Book Review: If I Had a Parenting Do Over by Jonathan McKee

if-i-had-a-parenting-do-over

REVIEW: Coming out in early February is an honest and revealing book from well-known parenting author and speaker Jonathan McKee. If I Had a Parenting Do Over is an open and humble look into his personal parenting misses and missteps in order to help parents do a better job the first time around.

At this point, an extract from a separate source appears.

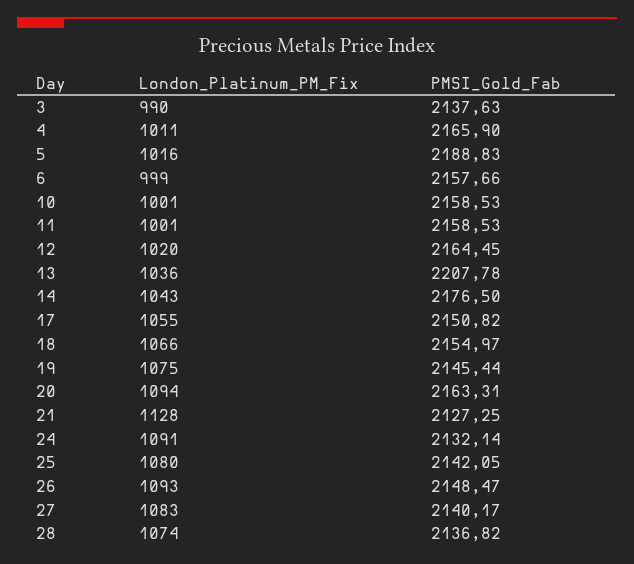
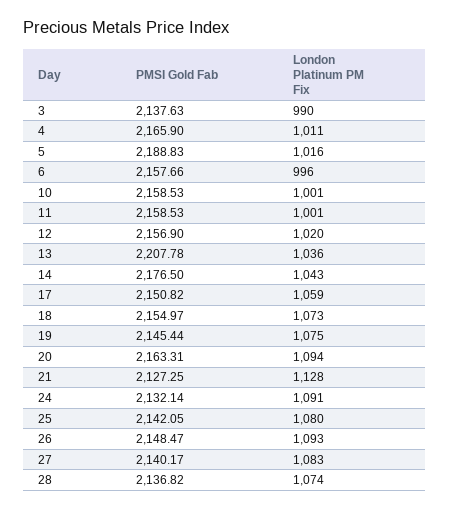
London_Platinum_PM_Fix, 6: 999 -> 996
PMSI_Gold_Fab, 12: 2164.45 -> 2156.9
London_Platinum_PM_Fix, 17: 1055 -> 1059
London_Platinum_PM_Fix, 18: 1066 -> 1073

This is an outstanding read for parents with children of any age, but especially helpful for those parenting late elementary through the teenage years. It is sure to be something parents will enjoy reading and want to share with other parents as well.

SNAPSHOT

Tip the Scales

There are two parenting practices that seem always at odds with each other: Bonding and Boundaries. Parents continue to struggle to balance between correction and connection. Parents need to learn to find a “connection venue”, a setting where communication and face-toface interaction can happen. Parents can tip the scales toward bonding by “just saying yes” to time with their children. No matter what else is going on, there is always time. The important thing, however, is not just the quantity of the time but rather the quality of the time. In the end, the scale will always end up tipping back toward boundaries, so consider a “Boundary Fast” every so often to tip the scales back toward relationships.

Let it Go

Don’t sweat the small stuff. Parents need to learn that not everything needs to be a big deal, and it is okay sometimes to “let it go!” Four steps to actually “Letting It Go”: 1.) Spot it. Look for times to just let go of something small. 2.) Press Pause. Take a moment to step away before you react. 3.) Step into Their Shoes. Find out what is going on in with a child so there can be a correct response. 4.) Pick Your Battles. Parents need to choose whether or not something is worth fighting about at that moment, or just to let it go!

Notice

Parents ought to know and “notice” their children by paying attention to who they are, who they spend time with and what is important to them. Children will either choose to “slip under the radar” or seek parents to “notice me!” Three essential tools to help parents “Notice” their kids: 1.) Duct Tape. One of the best things a parent can get to notice their child is simply by being quiet and listening. 2.) Well Placed Questions. Questions are the tool that keeps kids talking and feeling noticed. 3.) Social Media Presence. Social media is where pre-teens and teens go to be noticed, so parents should take the time to engage online, while not coming off as spying.

Press Pause

Parenting can be frustrating, and parents will be come angry at times. Parents must learn in those moments to “Press Pause”. Three key elements to “Pressing Pause”: 1.) The Delay. Parents should take the time to stop, think, and pray before reacting. 2.) A Soft Voice. Parents know that angry yelling gets quick results but a gentle answer is how real instruction is given. 3.) God’s Power. Parenting done in human power alone is called “pride.” True Godly parenting can only be done through relying fully on God’s power.

Segue

As children grow and mature, so should their freedoms to make their own choices. It is called “incremental independence”. The question is not what rules parents should have in their home as much as when should parents have rules about things like music, television/movies, and apps/social media. Being strict when children are younger and learning makes sense, but as children get older, parents ought to be slowly preparing them for the real world. It is important for parents to learn to “segue” from age to age, having conversations and allowing growing independence in rule and freedoms.

Add A Question Mark

The best way parents can teach their child is by re-phrasing statements and “adding a question mark”. Parents teach not through statements but through questions. This method is used constantly in education settings. Parents can also ask their children questions, forcing them to process and think about an answer for themselves. Parents can replace “You Should!” with “Should You?,” creating a different approach to parenting situations. Some quick thoughts to consider when “Adding a Questions Mark”: 1.) Remember to phrase your answer in a question. 2.) Offer to do things together. 3.) Delay. 4.) Remember incremental independence.

Walk With

Parenting is a “walk with” experience and relationship, reflecting our own relationship with God, who chose to walk among us and “walk with” us. Parents, as well, can “walk with” their children by understanding 1.) “Walking With” begins with Our Faith. 2.) “Walking With means Teaching Navigation Skills. 3.) It all Comes Down to Love. Children don’t need parent who will let them do whatever they want or just pass down a set of rules. Children need to parents who will walk with them, giving them the tools they need for the day they leave and are on their own.